The missive was first reported by SOFREP, a website that covers the Special Operations community.
The letter is not the first. Losey’s predecessor also sent a letter reminding SEALs to keep the confidence of the mission.
While Losey does not mention the bin Laden raid directly, it’s the publication of those details and the mission to free the captured sailors of the Maersk Alabama in 2009 off the coast of Somalia that have gotten much publicity.
SOFREP has identified the so-called “shooter” of bin Laden, who was the unnamed subject of a Esquire magazine article last year and whose identity will reportedly be revealed in an upcoming Fox News documentary. CNN has not confirmed the name of the SEAL is accurate.
The claims in the Esquire article were met with skepticism by those in the SEAL community who said the close quarters and darkness and intense shooting made it difficult to determine whose bullets killed bin Laden.
Criminal inquiry into Navy SEAL
The Pentagon and Justice Department are conducting a criminal inquiry of Bissonnette and his bestselling book about the raid in Pakistan. That inquiry has delayed a legal settlement between the government and the author over profits from the book.
Bissonnette didn’t seek the legally required government review before he published the book “No Easy Day” in 2012. The book recounts what he says is his role as one of the SEAL Team Six members who shot and killed bin Laden.

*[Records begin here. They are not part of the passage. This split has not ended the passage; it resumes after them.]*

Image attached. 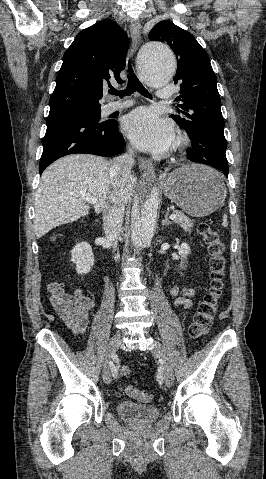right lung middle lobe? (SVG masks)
Listing matches in <instances>:
<instances>
[{"mask_svg": "<svg viewBox=\"0 0 266 479\" xmlns=\"http://www.w3.org/2000/svg\"><path fill=\"white\" fill-rule=\"evenodd\" d=\"M63 113H71L75 115H80L84 116L87 118H90L96 122L100 121V113L101 109L100 107H92V108H75V109H70L63 111Z\"/></svg>", "mask_w": 266, "mask_h": 479, "instance_id": "right-lung-middle-lobe-1", "label": "right lung middle lobe"}]
</instances>
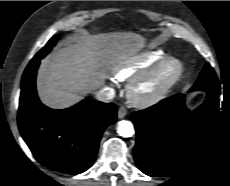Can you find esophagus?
Returning <instances> with one entry per match:
<instances>
[{
  "label": "esophagus",
  "mask_w": 230,
  "mask_h": 186,
  "mask_svg": "<svg viewBox=\"0 0 230 186\" xmlns=\"http://www.w3.org/2000/svg\"><path fill=\"white\" fill-rule=\"evenodd\" d=\"M127 115V109L125 107H120L118 109V118L122 119Z\"/></svg>",
  "instance_id": "esophagus-1"
}]
</instances>
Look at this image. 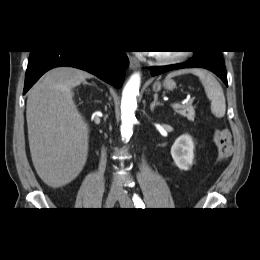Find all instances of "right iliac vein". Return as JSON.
<instances>
[{
	"label": "right iliac vein",
	"instance_id": "63e3f726",
	"mask_svg": "<svg viewBox=\"0 0 260 260\" xmlns=\"http://www.w3.org/2000/svg\"><path fill=\"white\" fill-rule=\"evenodd\" d=\"M120 197V193L116 191H111L106 199V207L110 208L112 207L116 200Z\"/></svg>",
	"mask_w": 260,
	"mask_h": 260
}]
</instances>
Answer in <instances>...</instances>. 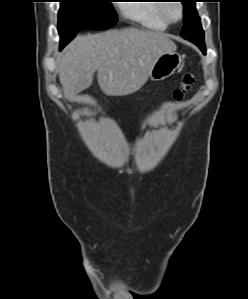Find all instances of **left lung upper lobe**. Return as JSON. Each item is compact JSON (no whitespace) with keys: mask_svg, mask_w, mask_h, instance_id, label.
Wrapping results in <instances>:
<instances>
[{"mask_svg":"<svg viewBox=\"0 0 248 299\" xmlns=\"http://www.w3.org/2000/svg\"><path fill=\"white\" fill-rule=\"evenodd\" d=\"M184 5V27L181 36L205 51L204 32L195 8L196 0H181Z\"/></svg>","mask_w":248,"mask_h":299,"instance_id":"obj_1","label":"left lung upper lobe"}]
</instances>
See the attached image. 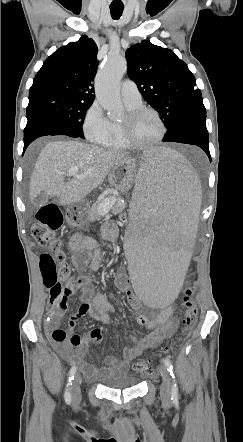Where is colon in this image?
<instances>
[{
	"label": "colon",
	"instance_id": "colon-1",
	"mask_svg": "<svg viewBox=\"0 0 243 442\" xmlns=\"http://www.w3.org/2000/svg\"><path fill=\"white\" fill-rule=\"evenodd\" d=\"M37 220L32 228V237L37 244L48 249V252L40 256V270L43 284L50 294V308L64 304L67 306V300L77 292L81 282L73 278L71 268L61 250V243L56 237V232L63 224V214L56 205L45 203L37 213ZM116 220L126 222V213H117ZM196 272L195 267L187 271L185 284L190 286L181 291L184 307L181 323L184 331L190 328L197 316L196 287L191 285ZM52 339L65 341L67 335L64 330L57 328L52 333ZM170 349L166 347L163 352L168 353ZM133 363L132 370L136 374L145 375L154 370V364L150 359L141 360L136 357Z\"/></svg>",
	"mask_w": 243,
	"mask_h": 442
}]
</instances>
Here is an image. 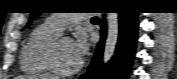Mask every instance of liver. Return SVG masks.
<instances>
[{"label": "liver", "mask_w": 177, "mask_h": 79, "mask_svg": "<svg viewBox=\"0 0 177 79\" xmlns=\"http://www.w3.org/2000/svg\"><path fill=\"white\" fill-rule=\"evenodd\" d=\"M28 79H55L54 76H32L27 77Z\"/></svg>", "instance_id": "1"}]
</instances>
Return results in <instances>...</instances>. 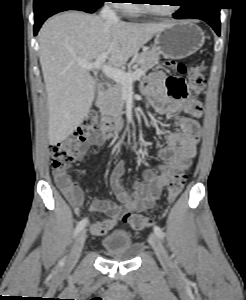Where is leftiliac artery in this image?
<instances>
[{"instance_id": "left-iliac-artery-1", "label": "left iliac artery", "mask_w": 246, "mask_h": 300, "mask_svg": "<svg viewBox=\"0 0 246 300\" xmlns=\"http://www.w3.org/2000/svg\"><path fill=\"white\" fill-rule=\"evenodd\" d=\"M154 232H155V234L160 238V239H164V236H165V234H164V232L162 231V229L159 227V226H154Z\"/></svg>"}]
</instances>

The Pentagon will not even confirm that Bissonnette was even on the raid.
Navy Cmdr. Amy Derrick-Frost, a spokeswoman, would only say of Bissonnette and his connection to the mission: “If in fact this individual was associated with the military unit that carried out the UBL raid … is yet to be determined.”
Bissonnette notes that while he revealed details, so did the CIA and Pentagon when they cooperated with the filmmakers of “Zero Dark Thirty,” a dramatic retelling of the hunt for the al Qaeda leader.